Using the passage below on gender in collaborative writing groups, answer each item:
(a) According to Mary Lay, what is the androgynous collaborator better able to handle?
(b) In Ferganchick-Neufang's basic writing class, what decided the power of individuals instead of gender?
(c) What kind of groups does Tom Fox suggest might be considered?

*SOURCE EXTRACT:*
--- START ---

Among the many challenges that may arise during a collaborative writing project, gender differences—especially related to leadership and power—are certainly a concern. While some argue that collaboration allows women a more equal status than the traditional classroom setting (see Atwood especially), others note that small groups can just recreate the larger issues (see Morgan especially). Below, we have listed some of the potential benefits of collaborative writing groups as well as the challenges that an instructor should be aware of beforehand. As always, we invite others to expand on these lists and offer possibilities for overcoming the challenges.

The Benefits:

  • Collaboration may allow for an “androgynous collaborator” according to Mary Lay. This participant, “not bound by gender identity” (89), is better able to handle conflict and distinguish between types of conflict. Also, whether male or female, the androgynous collaborator “appreciates different styles and needs of team members” (100).
  • Julia Ferganchick-Neufang states that a collaborative writing assignment in her basic writing class “eliminated competition and replaced it with cooperation…. Also, power of individuals in this atmosphere was not decided by gender but rather by skill and articulation” (197, emphasis original). It is perhaps important to note that Ferganchick-Neufang was specifically looking for gender roles in this study.
  • Johanna W. Atwood, like Ferganchick-Neufang, sees collaboration as a way to change the competitive status quo, or “the only game in town” (13). She sees the traditionally competitive classroom as inherently detrimental to women “because of gender –coded assumptions” (15). Thus, collaboration informed by feminist pedagogy is one way of thinking outside of these traditional roles and possibly opening up space for women.
  • Andrea Lunsford and Lisa Ede see dialogic collaboration (no group leader, fluid roles) as “potentially at least, deeply subversive” to the status quo (236). While they don’t offer ways to translate this into the BW classroom, this type of collaboration would likely appeal to the teacher interested in giving female and male students a place to speak from that’s at least somewhat different than traditional academia.
  • Meg Morgan shows how women can emerge as leaders of groups even when the groups have both male and female members; again, collaboration may help to break down the standard gender gap.

The Challenges:

  • Tom Fox examines gender issues in addition to differences in race in collaboration. Essentially, he says the same thing about both: “racial and gender inequalities, which exist socially and politically outside the classroom, inhibit the kinds of collaborative conversations that would work towards [generative and positive identification]” (113). In essence, in the “real world,” collaboration may only highlight rather than transcend gender roles. Fox even suggests that homogenous groups (all women/all men) might be considered.
  • Lay, who talks about androgynous collaborators, points out that strong leadership (a masculine quality) “may disrupt the collaborative process” (100). So, if collaborators aren’t able to adapt to an androgynous viewpoint, the idealistic process may fall apart.

--- END ---

*RECORDS PROVIDED:*
--- START ---

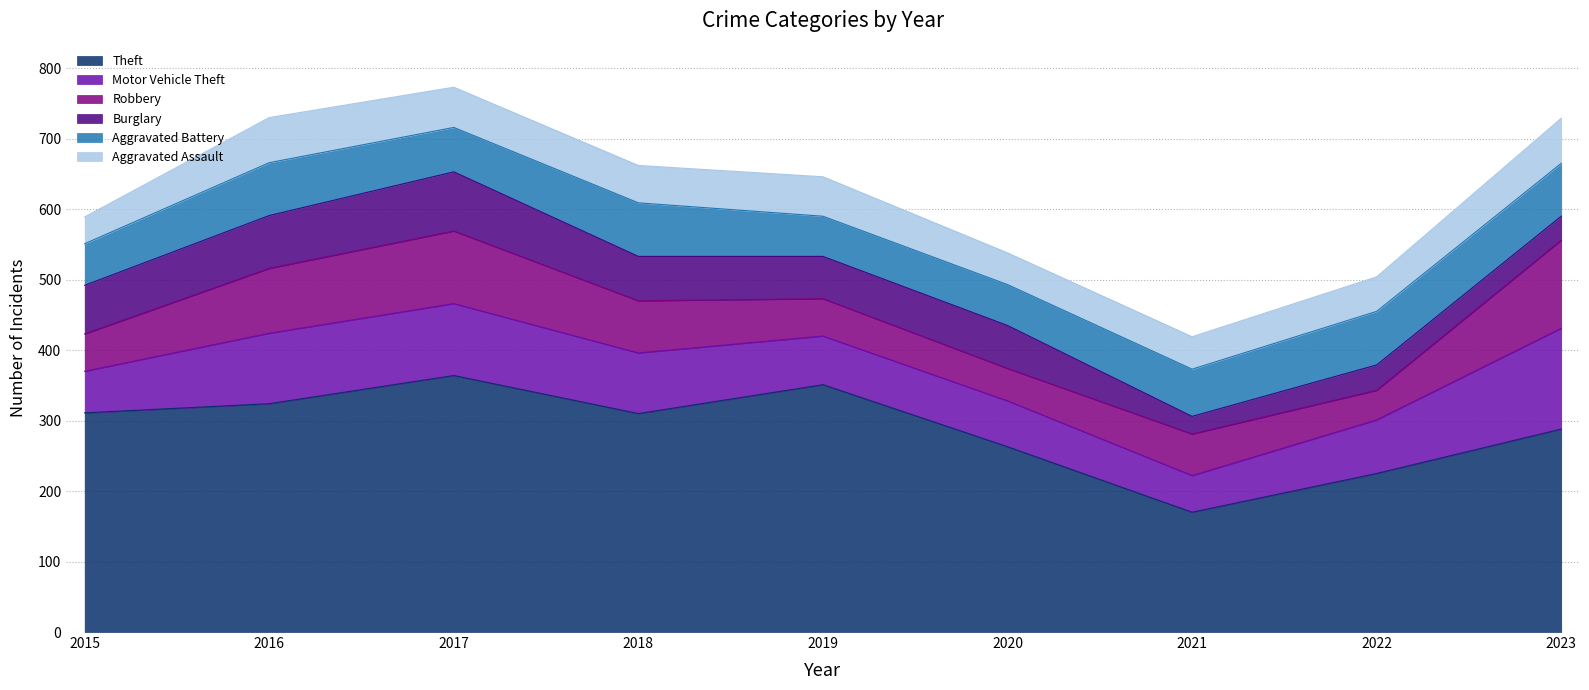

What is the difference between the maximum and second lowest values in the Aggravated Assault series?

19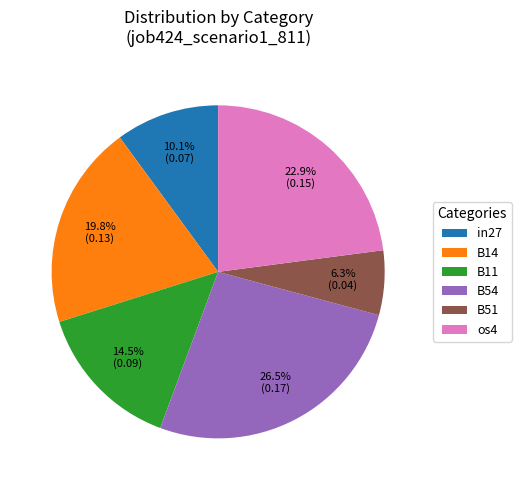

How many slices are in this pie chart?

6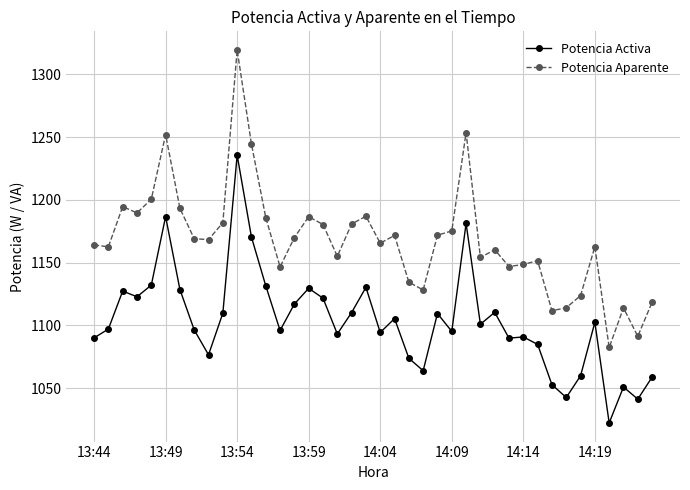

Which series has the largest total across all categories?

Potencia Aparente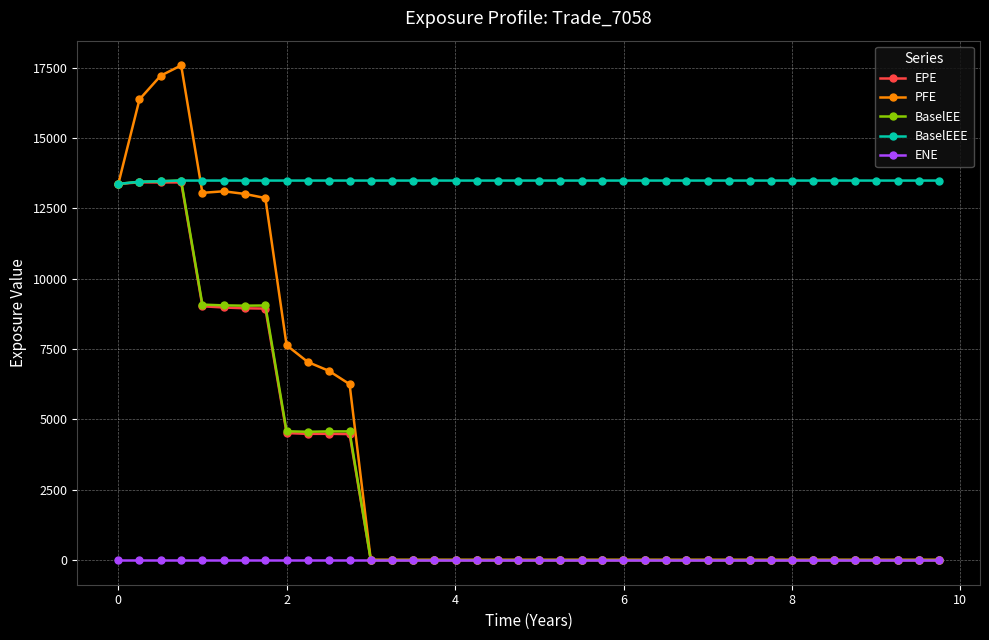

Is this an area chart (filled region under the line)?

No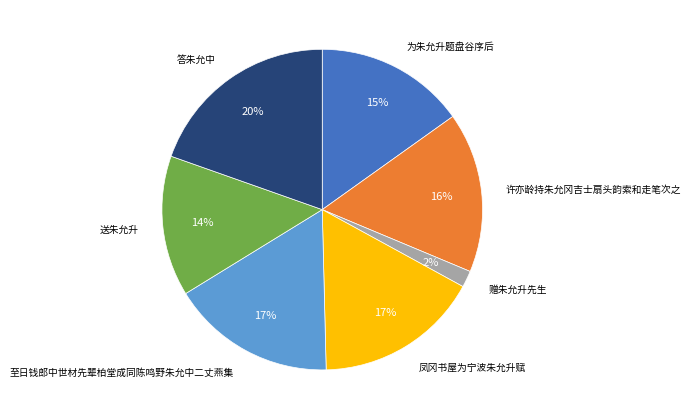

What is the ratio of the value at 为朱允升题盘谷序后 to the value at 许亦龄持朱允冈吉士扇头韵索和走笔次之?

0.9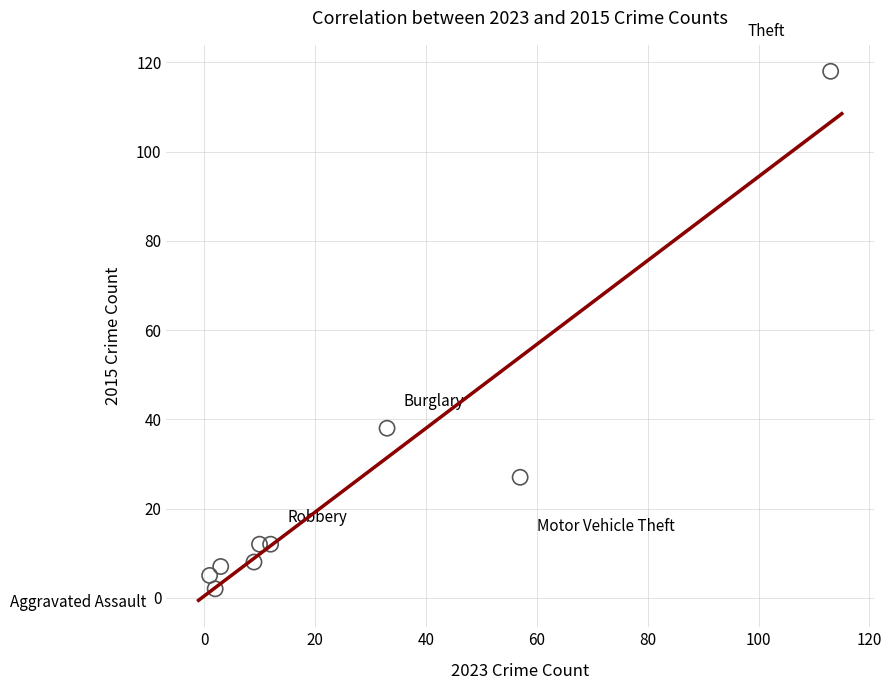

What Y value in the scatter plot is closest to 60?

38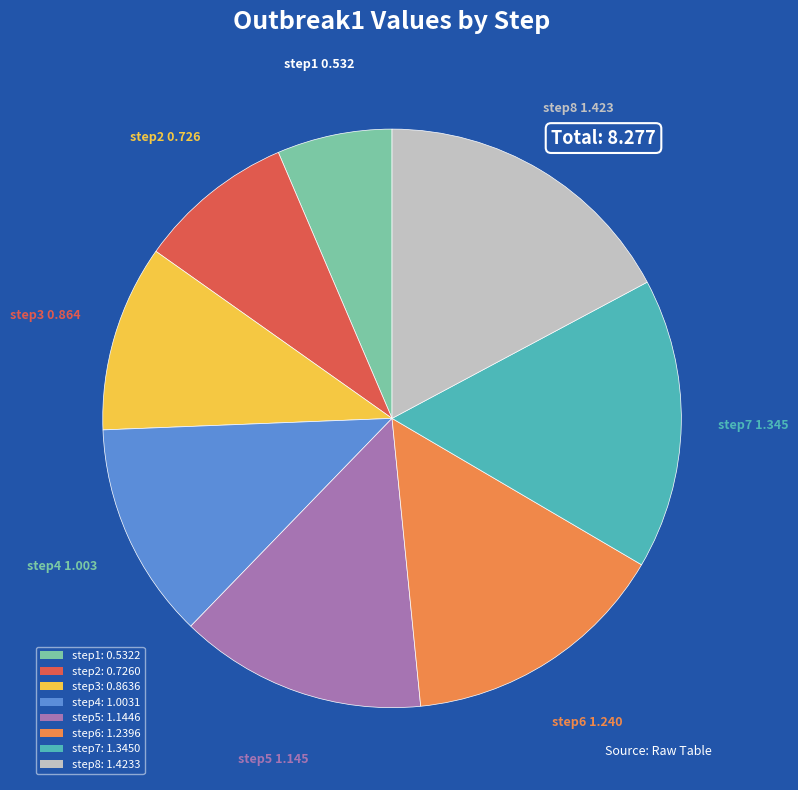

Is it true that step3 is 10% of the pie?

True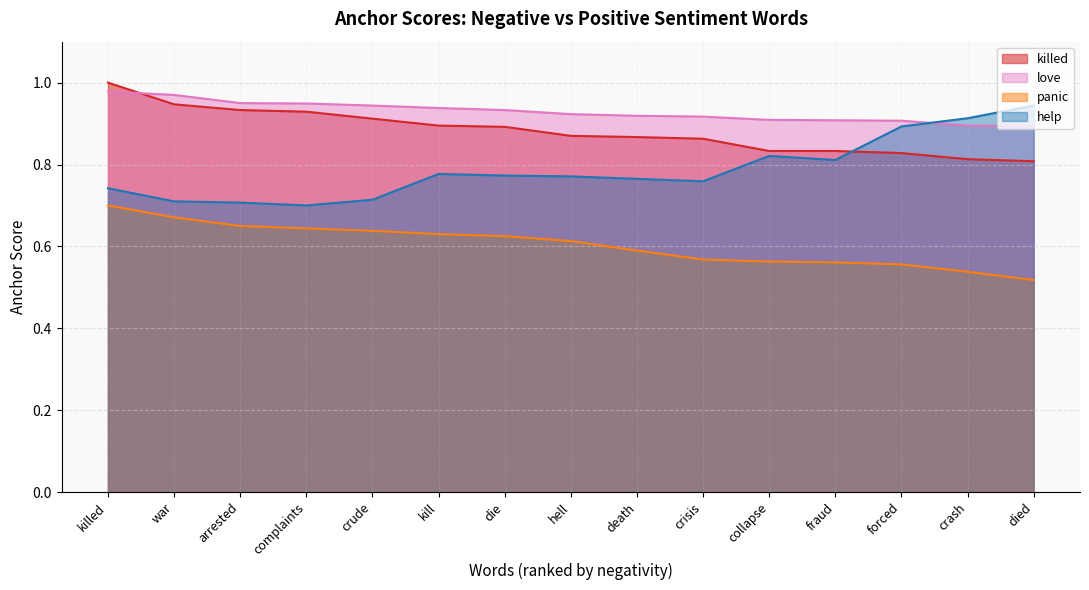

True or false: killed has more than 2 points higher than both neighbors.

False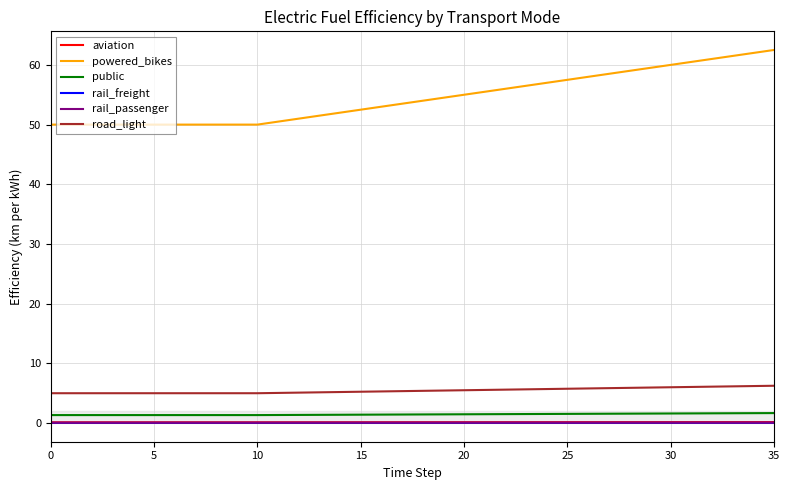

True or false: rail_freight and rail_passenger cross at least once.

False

--- END ---

*SOLUTION FOR THIS PROBLEM:*
(a) Conflict, including distinguishing between types of conflict.
(b) Skill and articulation.
(c) Homogenous groups (all women/all men).